Litle about Antivirus
September 25, 2009Antivirus is a type of software that is used to detect and remove computer viruses from computer systems. Also called Virus Protection Software. This application can determine whether a computer system has been infected with a virus or not. Generally, this software running in the background (background) and scanning of all files that are accessed (opened, modified, or when stored). Most antivirus works with several methods such as below:
Detection by using virus signature database (virus signature database): How to work this antivirus is the approach used by many traditional antivirus, which looked for signs of the presence of the virus by using a fraction of the virus code that has been analyzed by antivirus vendors, and has cataloging accordance with the type, size, power and the destruction of several other categories. In this way fairly quickly and reliably to detect viruses that have been analyzed by antivirus vendors, but can not detect the new virus until the virus signature database newly installed into the system. Virus signature database is available from antivirus vendors and generally can be obtained for free via download or by subscription (subscription)
Detection by looking at how the virus works: How it works like this antivirus is a new approach borrowed from the technology applied in the Intrusion Detection System (IDS). This method is often referred to as Behavior-blocking detection. This way of using policy (policies) that must be applied to detect the presence of a virus. If there is software behavior “unnatural” according to the applicable policy, as well as software that tries to access the address book to send e-mails in bulk to an e-mail lists that are in the address book (this way is often used by virus to transmit the virus through e-mail), then the antivirus will stop the process undertaken by the software.
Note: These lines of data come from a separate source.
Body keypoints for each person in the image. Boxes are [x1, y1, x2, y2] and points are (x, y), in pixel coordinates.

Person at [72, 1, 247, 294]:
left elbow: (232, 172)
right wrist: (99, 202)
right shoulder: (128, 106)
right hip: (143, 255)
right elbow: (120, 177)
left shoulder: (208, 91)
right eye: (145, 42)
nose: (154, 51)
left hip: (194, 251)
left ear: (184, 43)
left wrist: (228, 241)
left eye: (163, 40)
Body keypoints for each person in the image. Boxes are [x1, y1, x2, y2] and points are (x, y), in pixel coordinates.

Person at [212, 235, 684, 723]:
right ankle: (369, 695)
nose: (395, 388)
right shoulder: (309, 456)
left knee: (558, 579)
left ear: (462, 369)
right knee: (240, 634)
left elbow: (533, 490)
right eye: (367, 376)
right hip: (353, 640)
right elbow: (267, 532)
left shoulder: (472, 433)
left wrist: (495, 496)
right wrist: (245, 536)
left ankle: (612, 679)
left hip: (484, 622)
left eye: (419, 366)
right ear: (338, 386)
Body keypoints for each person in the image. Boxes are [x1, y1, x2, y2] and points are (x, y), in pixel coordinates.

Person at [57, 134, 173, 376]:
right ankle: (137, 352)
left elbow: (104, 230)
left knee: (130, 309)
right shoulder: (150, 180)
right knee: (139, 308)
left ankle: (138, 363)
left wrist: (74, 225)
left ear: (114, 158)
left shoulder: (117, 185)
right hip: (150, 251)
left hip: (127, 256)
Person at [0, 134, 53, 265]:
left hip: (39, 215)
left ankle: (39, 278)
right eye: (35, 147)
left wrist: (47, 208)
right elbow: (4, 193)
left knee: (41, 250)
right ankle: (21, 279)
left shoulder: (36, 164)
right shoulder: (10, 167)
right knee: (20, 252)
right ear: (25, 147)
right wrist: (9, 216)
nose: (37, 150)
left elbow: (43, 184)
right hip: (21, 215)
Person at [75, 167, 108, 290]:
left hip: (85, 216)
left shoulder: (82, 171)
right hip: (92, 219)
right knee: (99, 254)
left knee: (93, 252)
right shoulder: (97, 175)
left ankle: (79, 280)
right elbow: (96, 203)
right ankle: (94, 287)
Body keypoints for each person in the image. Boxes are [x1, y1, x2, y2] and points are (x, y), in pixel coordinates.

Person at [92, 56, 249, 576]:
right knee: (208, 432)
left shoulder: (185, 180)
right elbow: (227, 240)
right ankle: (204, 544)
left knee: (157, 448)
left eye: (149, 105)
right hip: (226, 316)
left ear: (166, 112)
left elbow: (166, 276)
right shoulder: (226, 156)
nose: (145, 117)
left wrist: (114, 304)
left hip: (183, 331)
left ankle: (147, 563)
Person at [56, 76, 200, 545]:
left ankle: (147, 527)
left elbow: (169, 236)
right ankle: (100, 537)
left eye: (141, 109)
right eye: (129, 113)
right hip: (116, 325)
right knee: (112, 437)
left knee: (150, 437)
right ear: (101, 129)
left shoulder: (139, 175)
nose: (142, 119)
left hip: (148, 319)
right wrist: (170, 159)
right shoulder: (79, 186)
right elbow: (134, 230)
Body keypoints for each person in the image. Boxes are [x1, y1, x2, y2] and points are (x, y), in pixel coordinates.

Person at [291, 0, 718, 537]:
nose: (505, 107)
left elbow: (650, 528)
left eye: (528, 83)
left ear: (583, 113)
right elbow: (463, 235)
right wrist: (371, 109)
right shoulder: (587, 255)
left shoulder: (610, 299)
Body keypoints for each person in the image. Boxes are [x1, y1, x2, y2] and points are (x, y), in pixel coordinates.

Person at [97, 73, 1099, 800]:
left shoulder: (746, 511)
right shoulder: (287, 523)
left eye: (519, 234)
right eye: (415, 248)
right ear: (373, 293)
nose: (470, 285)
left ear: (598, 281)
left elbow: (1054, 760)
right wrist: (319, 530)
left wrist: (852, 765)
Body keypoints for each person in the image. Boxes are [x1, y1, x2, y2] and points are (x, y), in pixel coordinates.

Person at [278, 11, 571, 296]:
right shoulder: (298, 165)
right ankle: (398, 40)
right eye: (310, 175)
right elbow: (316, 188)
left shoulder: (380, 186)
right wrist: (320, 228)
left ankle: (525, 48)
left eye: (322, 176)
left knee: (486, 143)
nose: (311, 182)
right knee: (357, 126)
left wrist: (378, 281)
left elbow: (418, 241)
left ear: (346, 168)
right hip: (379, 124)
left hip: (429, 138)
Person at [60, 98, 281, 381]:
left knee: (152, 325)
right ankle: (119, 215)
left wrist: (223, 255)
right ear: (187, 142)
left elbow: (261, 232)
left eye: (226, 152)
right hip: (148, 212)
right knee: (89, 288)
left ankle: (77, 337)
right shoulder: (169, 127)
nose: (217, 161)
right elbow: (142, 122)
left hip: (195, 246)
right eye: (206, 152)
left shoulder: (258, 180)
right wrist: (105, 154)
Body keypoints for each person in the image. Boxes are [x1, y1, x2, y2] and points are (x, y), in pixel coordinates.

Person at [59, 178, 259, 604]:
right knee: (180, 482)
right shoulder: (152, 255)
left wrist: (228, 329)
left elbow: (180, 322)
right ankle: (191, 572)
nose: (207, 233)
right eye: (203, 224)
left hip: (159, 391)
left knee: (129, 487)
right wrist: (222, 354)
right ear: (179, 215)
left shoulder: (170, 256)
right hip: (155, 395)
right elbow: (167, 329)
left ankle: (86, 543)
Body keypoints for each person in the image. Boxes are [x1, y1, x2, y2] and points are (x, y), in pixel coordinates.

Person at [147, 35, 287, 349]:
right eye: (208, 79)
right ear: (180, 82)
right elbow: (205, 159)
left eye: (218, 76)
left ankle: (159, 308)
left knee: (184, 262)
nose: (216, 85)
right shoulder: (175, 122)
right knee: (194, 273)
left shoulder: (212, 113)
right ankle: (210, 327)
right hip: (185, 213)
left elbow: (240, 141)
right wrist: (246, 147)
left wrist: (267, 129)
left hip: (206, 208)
Antivirus also able to isolate the code that is suspected as a virus until administrators decide what to do next. The advantage of this method is the antivirus can detect new viruses that have not been recognized by the virus signature database. The downside, obviously because of the antivirus monitor the workings of the software as a whole (not monitor the file), then the antivirus makes frequent false alarms or “false alarm” (if the antivirus configuration is too “loud”), or even allow the virus to multiply in the system (if antivirus configuration too “soft”), false positive occurred. Some manufacturers call this technique as a heuristic scanning.
Antivirus software which uses behavior-blocking detection are still few in number, but in the future, chances are all the antivirus will use this way. Some antivirus also uses two methods above as well.